SEVERAL years after Microsoft's push for OOXML really began it still remains rather extinct. People make a mental note which says that .docx
is a format people dislike and are often unable to open. Search engines too can provide some evidence of the scarcity of OOXML on the Web. Technical people know that OOXML such a bad, poorly-constructed specification, whereas computer users who are less technical usually view it as alien and unfamiliar (even if Microsoft assigns the same icons to OOXML). Rob Weir highlights the important findings about OOXML breaking apart and causing great trouble:
Microsoft’s controversial Office Open XML format, now officially called just Open XML*, has an embarrassing bug in its Office 2010 and/or Office 2007 implementation, as reported by Dennis O’Reilly on Cnet.
In a nutshell: if you save a document from Word 2010 using the default .docx format, and send it to a user with Word 2007 but who has a different default printer driver, then a few seemingly random spaces may get dropped from between words or sentences when it is opened on the other machine.
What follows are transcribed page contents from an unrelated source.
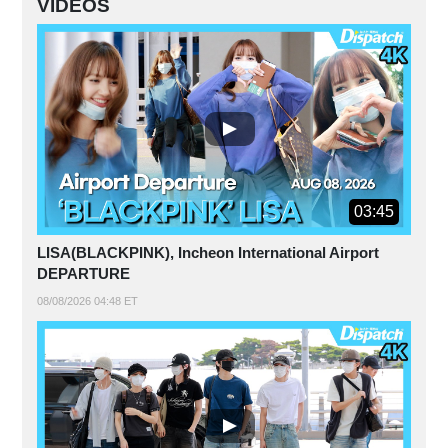
VIDEOS
03:45
LISA(BLACKPINK), Incheon International Airport
DEPARTURE
08/08/2026 04:48 ET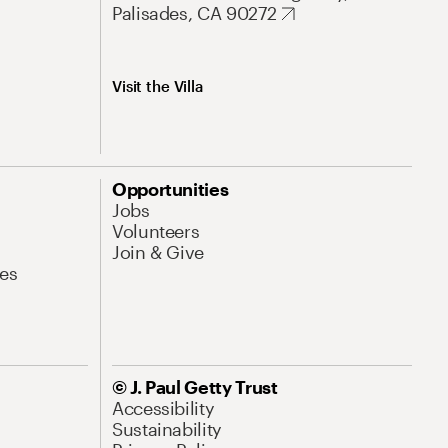
Palisades, CA 90272
Visit the Villa
Opportunities
Jobs
Volunteers
Join & Give
es
© J. Paul Getty Trust
Accessibility
Sustainability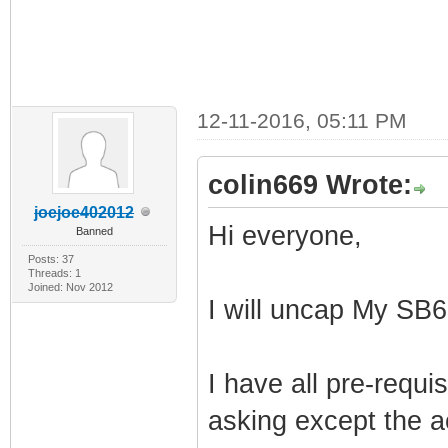
12-11-2016, 05:11 PM
colin669 Wrote:
joejoe402012
Hi everyone,
Banned
Posts: 37
Threads: 1
Joined: Nov 2012
I will uncap My SB
I have all pre-requ
asking except the a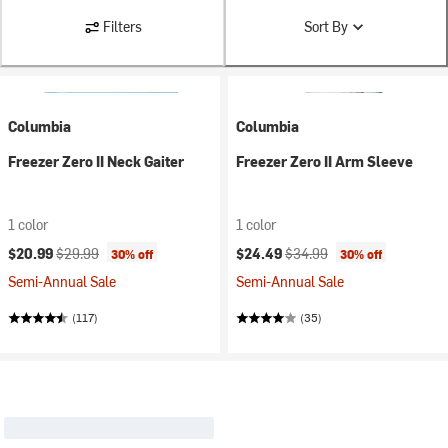
Filters
Sort By
Columbia
Columbia
Freezer Zero II Neck Gaiter
Freezer Zero II Arm Sleeve
1 color
1 color
Current price:
Original price:
Current price:
Original price:
$20.99
$29.99
$24.49
$34.99
30% off
30% off
Semi-Annual Sale
Semi-Annual Sale
(117)
(35)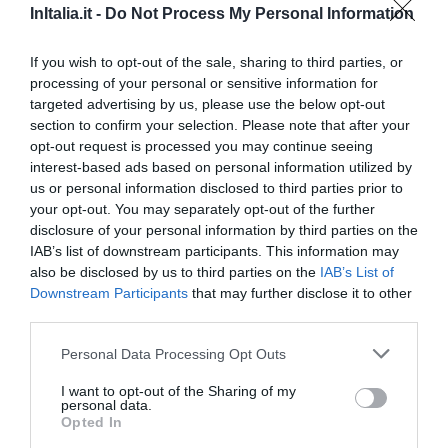
InItalia.it -
Do Not Process My Personal Information
If you wish to opt-out of the sale, sharing to third parties, or
processing of your personal or sensitive information for
targeted advertising by us, please use the below opt-out
section to confirm your selection. Please note that after your
opt-out request is processed you may continue seeing
Principali comuni nella provincia di
Campobasso
- Vedi gli
interest-based ads based on personal information utilized by
hotel a Campobasso
us or personal information disclosed to third parties prior to
your opt-out. You may separately opt-out of the further
Campobasso
Campomarino
disclosure of your personal information by third parties on the
Montenero Di Bisaccia
Petacciato
IAB’s list of downstream participants. This information may
also be disclosed by us to third parties on the
IAB’s List of
Termoli
Downstream Participants
that may further disclose it to other
third parties.
Principali comuni nella provincia di
Isernia
- Vedi gli
hotel a
Isernia
Personal Data Processing Opt Outs
Agnone
Capracotta
I want to opt-out of the Sharing of my
personal data.
Castelpetroso
Isernia
Opted In
Venafro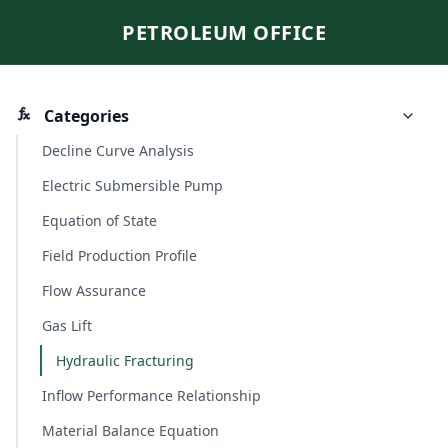
PETROLEUM OFFICE
Categories
Decline Curve Analysis
Electric Submersible Pump
Equation of State
Field Production Profile
Flow Assurance
Gas Lift
Hydraulic Fracturing
Inflow Performance Relationship
Material Balance Equation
When saved in Word 2007, the spaces remain missing if the document is re-opened in Word 2010.
Some readers took exception when I stated in a post from last month on future-proofing your data archive that Microsoft's proprietary Office file formats may not stand the test of time. Well, compatibility problems have already surfaced between the two most recent releases of MS Word.
Several people report spaces being dropped randomly from documents created in Word 2010 when the files are opened in Word 2007 on another machine. (A post on the Microsoft Answers forum explains the problem in more detail.)